Graph optimization : Which pre-trained graph is used, counts on performance. It takes more than one second to classify an image on my MacBook with Inception v3. It takes around 3 seconds when I tried Inception v4, frozen from this checkpoint file and the accuracy is not greatly improved I found. Google released MobileNet just last month, a model specifically designed for running on devices. You can also run graph inference optimization to reduce the the amount of computation when inferring. In my tests it boosted 5-10% the speed.

Compiling the TensorFlow JNI for your platform. The TensorFlow jarfile published in Maven is likely not optimized for your platform. Inference uses GPU if available and even if you don’t have the hardware, the native TensorFlow driver can make use of your machine’s hardware to accelerate computations. Warnings like this one The TensorFlow library wasn't compiled to use SSE4.2 instructions, but these are available on your machine and could speed up CPU computations.means you should compile the JNI driver for your platform. Howto available here. My tests show an inference speed-up of up to 20%!

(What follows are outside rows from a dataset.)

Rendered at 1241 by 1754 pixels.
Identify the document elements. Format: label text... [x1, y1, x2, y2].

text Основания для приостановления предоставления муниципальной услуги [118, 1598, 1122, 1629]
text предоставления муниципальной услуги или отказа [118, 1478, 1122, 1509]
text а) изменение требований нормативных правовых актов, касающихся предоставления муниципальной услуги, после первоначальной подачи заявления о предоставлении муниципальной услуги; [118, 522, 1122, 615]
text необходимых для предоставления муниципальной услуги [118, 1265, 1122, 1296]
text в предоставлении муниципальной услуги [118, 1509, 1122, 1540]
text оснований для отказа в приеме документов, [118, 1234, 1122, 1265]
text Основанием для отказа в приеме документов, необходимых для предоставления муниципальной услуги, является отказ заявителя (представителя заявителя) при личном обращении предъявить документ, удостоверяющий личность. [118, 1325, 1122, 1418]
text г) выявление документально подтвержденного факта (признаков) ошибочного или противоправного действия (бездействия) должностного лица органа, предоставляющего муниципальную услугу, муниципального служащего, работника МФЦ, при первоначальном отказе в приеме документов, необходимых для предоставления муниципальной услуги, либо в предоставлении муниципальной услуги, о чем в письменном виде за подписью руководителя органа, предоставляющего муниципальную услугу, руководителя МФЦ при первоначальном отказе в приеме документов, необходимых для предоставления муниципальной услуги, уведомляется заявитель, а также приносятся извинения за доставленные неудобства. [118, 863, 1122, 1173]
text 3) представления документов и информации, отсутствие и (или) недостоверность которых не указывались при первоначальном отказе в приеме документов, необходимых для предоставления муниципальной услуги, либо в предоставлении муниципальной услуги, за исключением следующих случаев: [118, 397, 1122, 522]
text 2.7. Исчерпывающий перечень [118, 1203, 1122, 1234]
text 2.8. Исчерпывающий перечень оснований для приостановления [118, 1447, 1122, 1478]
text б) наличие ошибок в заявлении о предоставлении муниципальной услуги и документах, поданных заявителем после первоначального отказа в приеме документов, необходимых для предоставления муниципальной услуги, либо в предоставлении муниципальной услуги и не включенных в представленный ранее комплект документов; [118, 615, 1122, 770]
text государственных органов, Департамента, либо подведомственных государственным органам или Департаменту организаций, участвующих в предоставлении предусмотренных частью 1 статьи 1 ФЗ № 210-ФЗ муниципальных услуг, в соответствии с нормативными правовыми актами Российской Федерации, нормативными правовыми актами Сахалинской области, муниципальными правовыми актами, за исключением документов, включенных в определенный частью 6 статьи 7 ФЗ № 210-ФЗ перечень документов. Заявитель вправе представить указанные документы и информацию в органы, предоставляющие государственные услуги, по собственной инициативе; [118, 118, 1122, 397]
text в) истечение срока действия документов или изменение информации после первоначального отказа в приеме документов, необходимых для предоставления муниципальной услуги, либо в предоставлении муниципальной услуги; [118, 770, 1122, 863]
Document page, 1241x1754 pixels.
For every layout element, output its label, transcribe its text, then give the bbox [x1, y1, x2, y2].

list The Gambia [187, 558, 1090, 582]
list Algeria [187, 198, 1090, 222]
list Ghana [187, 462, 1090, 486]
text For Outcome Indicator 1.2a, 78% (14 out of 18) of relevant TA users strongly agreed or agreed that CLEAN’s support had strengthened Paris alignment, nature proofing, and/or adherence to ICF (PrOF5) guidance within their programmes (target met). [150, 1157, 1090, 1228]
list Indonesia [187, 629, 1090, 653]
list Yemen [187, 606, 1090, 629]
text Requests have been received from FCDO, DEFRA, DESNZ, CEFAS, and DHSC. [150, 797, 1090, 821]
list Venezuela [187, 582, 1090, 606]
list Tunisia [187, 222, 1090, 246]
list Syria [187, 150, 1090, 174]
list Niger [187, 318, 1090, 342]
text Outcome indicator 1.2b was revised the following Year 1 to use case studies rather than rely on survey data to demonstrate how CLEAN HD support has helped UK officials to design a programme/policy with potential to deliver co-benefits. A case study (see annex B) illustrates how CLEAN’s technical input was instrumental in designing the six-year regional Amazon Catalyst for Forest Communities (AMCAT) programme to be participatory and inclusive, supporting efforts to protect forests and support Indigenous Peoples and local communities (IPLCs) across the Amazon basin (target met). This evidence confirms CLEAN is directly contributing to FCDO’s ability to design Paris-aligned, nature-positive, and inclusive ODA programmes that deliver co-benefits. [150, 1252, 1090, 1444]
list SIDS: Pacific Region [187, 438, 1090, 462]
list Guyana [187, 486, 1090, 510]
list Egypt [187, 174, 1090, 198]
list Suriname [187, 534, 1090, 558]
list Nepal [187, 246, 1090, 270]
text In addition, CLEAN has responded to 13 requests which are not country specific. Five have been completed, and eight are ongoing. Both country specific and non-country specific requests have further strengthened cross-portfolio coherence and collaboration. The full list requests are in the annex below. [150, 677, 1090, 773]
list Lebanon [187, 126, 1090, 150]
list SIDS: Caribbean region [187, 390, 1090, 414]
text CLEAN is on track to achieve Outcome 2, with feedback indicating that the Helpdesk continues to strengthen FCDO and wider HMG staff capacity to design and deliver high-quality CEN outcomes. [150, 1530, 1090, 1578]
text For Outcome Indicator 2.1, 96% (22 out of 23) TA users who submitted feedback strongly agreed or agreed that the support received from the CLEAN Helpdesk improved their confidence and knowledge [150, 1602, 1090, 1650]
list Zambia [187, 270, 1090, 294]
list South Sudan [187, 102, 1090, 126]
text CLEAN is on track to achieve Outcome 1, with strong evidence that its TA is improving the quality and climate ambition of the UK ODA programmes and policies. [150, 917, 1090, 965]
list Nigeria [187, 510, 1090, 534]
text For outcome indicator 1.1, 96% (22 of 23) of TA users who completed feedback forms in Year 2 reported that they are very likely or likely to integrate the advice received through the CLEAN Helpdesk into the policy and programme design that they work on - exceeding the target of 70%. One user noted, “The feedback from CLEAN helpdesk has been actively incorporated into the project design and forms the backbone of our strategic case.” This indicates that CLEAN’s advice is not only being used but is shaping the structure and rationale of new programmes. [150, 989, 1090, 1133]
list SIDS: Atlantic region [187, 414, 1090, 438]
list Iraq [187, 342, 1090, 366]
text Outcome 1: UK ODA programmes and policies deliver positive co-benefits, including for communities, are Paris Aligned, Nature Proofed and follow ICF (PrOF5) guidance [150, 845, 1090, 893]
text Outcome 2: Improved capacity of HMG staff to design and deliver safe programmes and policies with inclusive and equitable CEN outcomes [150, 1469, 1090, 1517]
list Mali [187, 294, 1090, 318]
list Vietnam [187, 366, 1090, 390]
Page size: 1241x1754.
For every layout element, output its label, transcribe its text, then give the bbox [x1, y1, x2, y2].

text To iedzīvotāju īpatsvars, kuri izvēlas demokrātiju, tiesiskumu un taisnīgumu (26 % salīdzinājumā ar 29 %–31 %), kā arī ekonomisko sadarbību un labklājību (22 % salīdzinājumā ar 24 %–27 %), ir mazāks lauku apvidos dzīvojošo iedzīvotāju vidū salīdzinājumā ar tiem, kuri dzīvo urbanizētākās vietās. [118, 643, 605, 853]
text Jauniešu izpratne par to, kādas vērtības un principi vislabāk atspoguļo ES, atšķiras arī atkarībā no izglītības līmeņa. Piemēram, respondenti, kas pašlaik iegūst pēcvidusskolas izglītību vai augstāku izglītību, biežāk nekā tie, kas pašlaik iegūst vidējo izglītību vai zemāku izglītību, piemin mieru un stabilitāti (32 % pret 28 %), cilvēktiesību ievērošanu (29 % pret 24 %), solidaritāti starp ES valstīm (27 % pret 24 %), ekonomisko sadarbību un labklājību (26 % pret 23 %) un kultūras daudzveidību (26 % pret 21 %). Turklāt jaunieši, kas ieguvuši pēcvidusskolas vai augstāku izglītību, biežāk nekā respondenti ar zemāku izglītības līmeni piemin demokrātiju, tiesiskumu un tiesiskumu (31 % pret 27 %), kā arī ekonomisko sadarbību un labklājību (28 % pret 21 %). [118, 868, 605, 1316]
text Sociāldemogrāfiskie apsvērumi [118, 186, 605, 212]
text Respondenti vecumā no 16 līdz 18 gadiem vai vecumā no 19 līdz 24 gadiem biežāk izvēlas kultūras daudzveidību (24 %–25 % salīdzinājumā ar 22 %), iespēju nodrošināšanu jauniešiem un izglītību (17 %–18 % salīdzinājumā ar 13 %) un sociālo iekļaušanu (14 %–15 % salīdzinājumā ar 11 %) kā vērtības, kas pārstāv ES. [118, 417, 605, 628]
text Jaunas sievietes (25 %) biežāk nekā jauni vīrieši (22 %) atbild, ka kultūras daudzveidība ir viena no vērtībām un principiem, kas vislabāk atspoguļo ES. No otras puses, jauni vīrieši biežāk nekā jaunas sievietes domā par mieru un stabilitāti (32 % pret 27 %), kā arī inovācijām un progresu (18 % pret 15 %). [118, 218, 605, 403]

Java vs. Python: My empirical tests have shown that running image recognition with the Python-driven TensorFlow Serving toolchain had similar performance with the Java counterpart (I ran the whole thing in Docker though).

Deploy in production

Build a Docker image using the supplied Dockerfile. It safely runs in Kubernetes as well. You can also package a self-contained fat jar using ./gradlew build. The resulting jarfile is in build/libs and you can execute it using the regular java -jar build/libs/inception-serving-sb .jar command.

Why Spring Boot?

Because Java devs can be hugely productive with it and effortlessly follow the best industry practices while at it. Because it takes a minute to build and deploy this webapp and have image detection out of the box. You’ll also notice that the integration test also outputs API documentation through the excellent Spring REST Docs project. Actually the integration test is loading the actual Inception graph and executes image recognition without mocking. The project is using the latest Spring Boot 2.0.0 which enables reactive programming although I’ve used none of that here yet.

Final thoughts

Deploying pre-trained models in production is not difficult although I’d like to see a streamlined way of publishing them beyond Google. To conceive and train any model is the bread and butter of machine learning, requiring expertise, computing power and time. A marketplace of production-ready pre-trained models will flourish only if they are easy to adopt in production.